Algorae Pharmaceuticals (ASX: 1AI) has obtained positive results from preclinical studies, which evaluated the cardioprotective qualities of its drug candidate AI-168.
Algorae has undertaken preclinical assessments at the Monash University Victorian Heart Institute Research Laboratories to further assess the formulation of AI-168 and compare the performance of AI- 168 with beta blockers using well-established in vitro models of cardiovascular disease.
Three cardiovascular cell lines were used to assess the dysregulation of cell growth caused by cardiac stressors.

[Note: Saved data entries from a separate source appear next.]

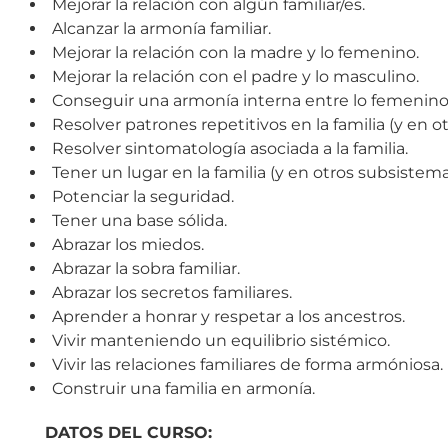
Mejorar la relación con algún familiar/es.
Alcanzar la armonía familiar.
Mejorar la relación con la madre y lo femenino.
Mejorar la relación con el padre y lo masculino.
Conseguir una armonía interna entre lo femenino 
Resolver patrones repetitivos en la familia (y en 
Resolver sintomatología asociada a la familia.
Tener un lugar en la familia (y en otros subsistem
Potenciar la seguridad.
Tener una base sólida.
Abrazar los miedos.
Abrazar la sobra familiar.
Abrazar los secretos familiares.
Aprender a honrar y respetar a los ancestros.
Vivir manteniendo un equilibrio sistémico.
Vivir las relaciones familiares de forma armóniosa.
Construir una familia en armonía.
DATOS DEL CURSO:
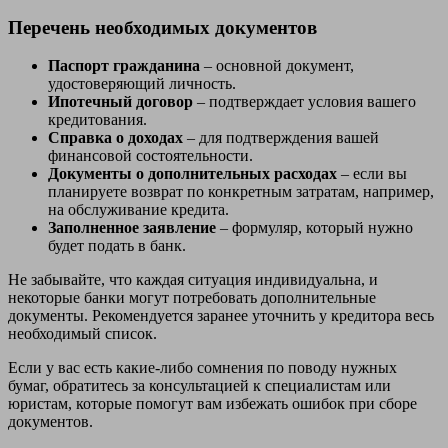
Перечень необходимых документов
Паспорт гражданина
– основной документ,
удостоверяющий личность.
Ипотечный договор
– подтверждает условия вашего
кредитования.
Справка о доходах
– для подтверждения вашей
финансовой состоятельности.
Документы о дополнительных расходах
– если вы
планируете возврат по конкретным затратам, например,
на обслуживание кредита.
Заполненное заявление
– формуляр, который нужно
будет подать в банк.
Не забывайте, что каждая ситуация индивидуальна, и
некоторые банки могут потребовать дополнительные
документы. Рекомендуется заранее уточнить у кредитора весь
необходимый список.
Если у вас есть какие-либо сомнения по поводу нужных
бумаг, обратитесь за консультацией к специалистам или
юристам, которые помогут вам избежать ошибок при сборе
документов.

In the first model, human umbilical vein endothelial cells (HUVECs) were treated with Angiotensin II (AngII). Angiotensin II is known to play a significant role in the pathophysiology of cardiovascular diseases.
When HUVECs are grown the presence of AngII, there is a significant reduction in cell proliferation.
While the addition of beta blocker alone did resolve some loss of cell proliferation, the AI-168 combination was able to effectively restore normal cell proliferation, with a relative improvement of approximately 94% from vehicle to control (healthy cells with no stressors or pharmaceutical intervention).
In the second model, human pulmonary artery smooth muscle cells (hPASMCs) were treated with platelet derived growth factor (PDGF). The aberrant activation of the PDGF signalling pathway has been demonstrated to drive progression of cardiopulmonary diseases. When hPASMCs are grown the presence of PDGF, there is a significant increase in uncontrolled cell proliferation.
In this model, the addition of the beta blocker alone had a minimal effect on PDGF-mediated cell proliferation, whereas AI-168 was able to restore cell proliferation to near normal levels, with a relative improvement (normalisation) of cell proliferation by approximately 80% from vehicle to control.
In the third model, rat cardiomyoblasts were treated with doxorubicin. Doxorubicin is an anthracycline, which is an important class of chemotherapeutic drugs used for the treatment of several types of cancer. A known adverse effect of anthracycline treatment is chemotherapy-induced cardiotoxicity, which can occur during or after the completion of treatment. In this model, doxorubicin was shown to be toxic to the cardiomyoblasts, causing cell death and/or significantly reducing cell proliferation.
By contrast, AI-168 restored approximately 68% of the cardiomyoblast growth lost to doxorubicin toxicity.
The results observed from these in vitro assays will be used to identify the most appropriate in vivo models of cardiovascular disease, which Algorae is evaluating in conjunction with the Monash University researchers.